Decided to read this after enjoying the movie. These are two similar yet very different things. This book is darker. The characters more flawed. Which makes them all feel more real in their grittiness.
Well done Mr. Quick.
I really liked this book. Little different from the movie but still great!!!!! I love Ray Porter. He makes this story evern better. Very well done.
excellent I felt like I was ther.
I just cried twice light read I recommend
This is one of the best books I have read in many a year! Very moving, and we are brought into the inner heart of people struggling with mental illness. This book is a true gift!
This story of a mentally ill man doesn't play true to the reality of mental illness, but it comes close. The distortions present can be so disturbing (an understatement). The ripple effect through a family can be so destructive. The difficulty to maintain relationships. All these and more make life with a mental illness, or a loved one with it, a challenge.

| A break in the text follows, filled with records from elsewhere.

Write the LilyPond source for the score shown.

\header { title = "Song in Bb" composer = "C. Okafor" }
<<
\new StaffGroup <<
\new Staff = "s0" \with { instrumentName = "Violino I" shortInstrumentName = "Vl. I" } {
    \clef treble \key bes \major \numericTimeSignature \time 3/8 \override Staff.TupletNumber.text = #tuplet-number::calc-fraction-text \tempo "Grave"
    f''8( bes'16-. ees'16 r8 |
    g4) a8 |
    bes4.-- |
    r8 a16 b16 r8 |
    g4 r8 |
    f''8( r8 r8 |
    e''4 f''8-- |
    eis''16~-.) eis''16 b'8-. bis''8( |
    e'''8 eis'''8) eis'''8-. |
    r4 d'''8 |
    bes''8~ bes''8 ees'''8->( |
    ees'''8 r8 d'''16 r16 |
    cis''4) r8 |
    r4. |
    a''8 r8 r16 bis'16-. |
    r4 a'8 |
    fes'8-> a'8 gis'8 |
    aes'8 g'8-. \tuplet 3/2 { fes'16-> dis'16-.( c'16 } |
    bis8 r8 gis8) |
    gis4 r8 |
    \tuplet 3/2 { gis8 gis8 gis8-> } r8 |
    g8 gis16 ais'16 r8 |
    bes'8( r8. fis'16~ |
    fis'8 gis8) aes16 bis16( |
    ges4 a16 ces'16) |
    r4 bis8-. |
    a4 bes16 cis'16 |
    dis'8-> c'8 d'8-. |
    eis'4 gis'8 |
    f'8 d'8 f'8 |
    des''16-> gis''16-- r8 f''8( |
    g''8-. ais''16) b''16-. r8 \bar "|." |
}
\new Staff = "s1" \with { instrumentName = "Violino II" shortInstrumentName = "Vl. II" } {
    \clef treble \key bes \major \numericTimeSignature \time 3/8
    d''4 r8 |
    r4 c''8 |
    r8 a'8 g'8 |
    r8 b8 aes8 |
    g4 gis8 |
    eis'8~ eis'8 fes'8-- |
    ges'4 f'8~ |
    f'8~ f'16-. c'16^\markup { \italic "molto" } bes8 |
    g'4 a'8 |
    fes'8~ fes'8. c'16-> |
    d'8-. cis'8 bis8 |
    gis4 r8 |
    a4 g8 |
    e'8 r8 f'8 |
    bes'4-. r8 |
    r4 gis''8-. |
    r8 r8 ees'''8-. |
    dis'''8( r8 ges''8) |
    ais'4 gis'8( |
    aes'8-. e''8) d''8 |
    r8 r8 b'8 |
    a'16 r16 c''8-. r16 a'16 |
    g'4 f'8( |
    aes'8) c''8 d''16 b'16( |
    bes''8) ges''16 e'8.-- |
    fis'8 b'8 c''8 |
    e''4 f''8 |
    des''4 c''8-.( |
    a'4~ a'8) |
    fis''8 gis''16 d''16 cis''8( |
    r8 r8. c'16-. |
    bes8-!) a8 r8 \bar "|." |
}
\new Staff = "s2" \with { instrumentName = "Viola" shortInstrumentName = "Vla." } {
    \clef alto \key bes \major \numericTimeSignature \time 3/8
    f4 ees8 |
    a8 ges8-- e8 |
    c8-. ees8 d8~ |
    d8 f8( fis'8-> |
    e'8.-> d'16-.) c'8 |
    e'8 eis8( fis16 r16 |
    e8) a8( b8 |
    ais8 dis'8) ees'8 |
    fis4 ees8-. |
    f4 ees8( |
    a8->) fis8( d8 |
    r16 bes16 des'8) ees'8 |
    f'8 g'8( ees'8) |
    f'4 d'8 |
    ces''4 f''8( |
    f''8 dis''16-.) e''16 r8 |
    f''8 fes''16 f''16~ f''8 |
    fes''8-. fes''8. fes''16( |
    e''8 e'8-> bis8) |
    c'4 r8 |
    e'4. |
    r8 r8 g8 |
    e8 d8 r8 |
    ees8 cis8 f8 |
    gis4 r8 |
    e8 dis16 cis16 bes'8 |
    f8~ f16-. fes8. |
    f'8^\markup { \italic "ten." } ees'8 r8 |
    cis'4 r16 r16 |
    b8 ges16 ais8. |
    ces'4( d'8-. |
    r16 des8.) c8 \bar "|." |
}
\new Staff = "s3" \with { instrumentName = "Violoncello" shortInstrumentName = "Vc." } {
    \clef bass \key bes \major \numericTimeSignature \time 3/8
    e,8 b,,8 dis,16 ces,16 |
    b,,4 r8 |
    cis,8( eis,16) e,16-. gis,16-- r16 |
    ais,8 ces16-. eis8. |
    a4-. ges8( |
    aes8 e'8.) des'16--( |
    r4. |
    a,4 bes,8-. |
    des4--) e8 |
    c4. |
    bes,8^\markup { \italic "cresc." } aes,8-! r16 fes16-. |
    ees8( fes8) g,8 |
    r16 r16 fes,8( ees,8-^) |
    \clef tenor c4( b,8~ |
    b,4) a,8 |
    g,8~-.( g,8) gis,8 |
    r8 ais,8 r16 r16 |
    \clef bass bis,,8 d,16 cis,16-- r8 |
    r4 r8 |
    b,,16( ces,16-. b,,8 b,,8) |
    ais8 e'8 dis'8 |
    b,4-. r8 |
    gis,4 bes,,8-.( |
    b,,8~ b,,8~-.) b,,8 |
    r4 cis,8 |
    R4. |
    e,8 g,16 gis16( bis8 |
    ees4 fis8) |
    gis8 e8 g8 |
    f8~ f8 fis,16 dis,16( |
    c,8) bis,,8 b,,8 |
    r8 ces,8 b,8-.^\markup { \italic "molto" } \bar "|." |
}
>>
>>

Although this story simplified all of that and more, it does present the points. The father-son, brother-brother, marital relationships are all present with struggles. The ending was a little bit too much like "they all lived happily ever after" for me but it was a good ending for a novel.
The narration was excellent.
Pat has been living in a mental health institute for a long time. His mother decides that he has been there long enough and gets him released into her custody. Pat is very excited about this, because he feels that with some hard work, he can end "apart time" with his wife Nikki. Before Pat entered the mental health institute, he and Nikki agreed to separate for a little bit of time. With the help of his therapist Cliff, the Philadelphia Eagles, and his new friend Tiffany, Pat might be able to regain the life he desperately wants.
A few months ago, I watched The Silver Linings Playbook. I thought it was a charming and quiet movie. I found a few rough edges in the movie, but all of my minor annoyances with the movie generally got swept away by the time the credits rolled. When I saw the audio book waw on sale, I decided to pick it up. I promptly forgot about the book until I had to drive to Pittsburgh and saw that it was the perfect length for driving there and back (~6 hours round trip).
The Silver Linings Playbook is so lovely. Like the movie, this is a quiet character transformation piece. There is excitement and surprises throughout the book, but it is a character piece about someone struggling with mental illness. Speaking of that, I found that this book did an excellent job of portraying mental illness. In the movie, Pat is labeled with a particular mental illness. I did not completely agree with this diagnosis. In the book, Pat is not given a diagnosis (at least I didn't notice one), and I thought this was a better choice. What Pat is experiencing in this book and his journey to recovery felt quite genuine. I didn't feel like I was rubbernecking someone else's problems, which I typically feel when I am reading fictional accounts of mental illness. Generally speaking, I like people's memoirs of their struggles with mental illness, but this book is makes me want to take a second look at fictional accounts. I also want to note that I really liked Cliff, Pat's therapist. Cliff did some things that are not traditionally appropriate for a therapist to do; however, Quick's portrayal of Cliff was much better than most therapists that I see on television or in books. In my real life, I study psychology, so poorly written accounts of mental illness and/or therapists is a pet peeve of mine (you should watch me watch Grey's Anatomy).
I thought that Quick did a great job of showing one man struggle with his mental illness within a family that is going through their own problems. Usually books like this only showcase the person with the mental illness or showcase that person within a totally crazy family (e.g., drug abuse, sexual abuse, or physical abuse). This book did a fantastic job of showing an everyday family deal with a difficult situation.
A big part of this book is Pat and his family's love of football and the Philadelphia Eagles. I thought the Eagles talk worked really well within the story; however, I can understand if this could be a turn off for someone else. All you need to know about football to appreciate what is happening in this book is that the Philadelphia Eagles play football.
If you are considering reading the book and seeing the movie, I would recommend seeing the movie first. You will be spoiled for a few things, but I think you will be able to enjoy both better this way. The movie makes some drastic changes from the book that work well for the movie, but I think I would personally be angry with these changes, if I had read the book first. I should note that the rough edges that I noticed in the movie were all smoothed over when I read the book. The rough edges in the movies appeared, because the movie people had to make changes to condense the book. The book is much smoother.
Audio: I thought that the reader was really greater. Tone, pacing, and inflection were fantastic. Porter also did a nice job with changing his voice for the different characters. I was really happy with his reading, and I will seek out other books read by him.
My mother raved about the movie, and I thought...this is going to be weepy and lame, BUT I could not have been MORE wrong. This was a fascinating book with great characters. Everyone is broken, but in VERY different ways. It went by SOO quick, and was definitely a page turner. If you are looking for something off your regular reading book list, I would highly recommend this one.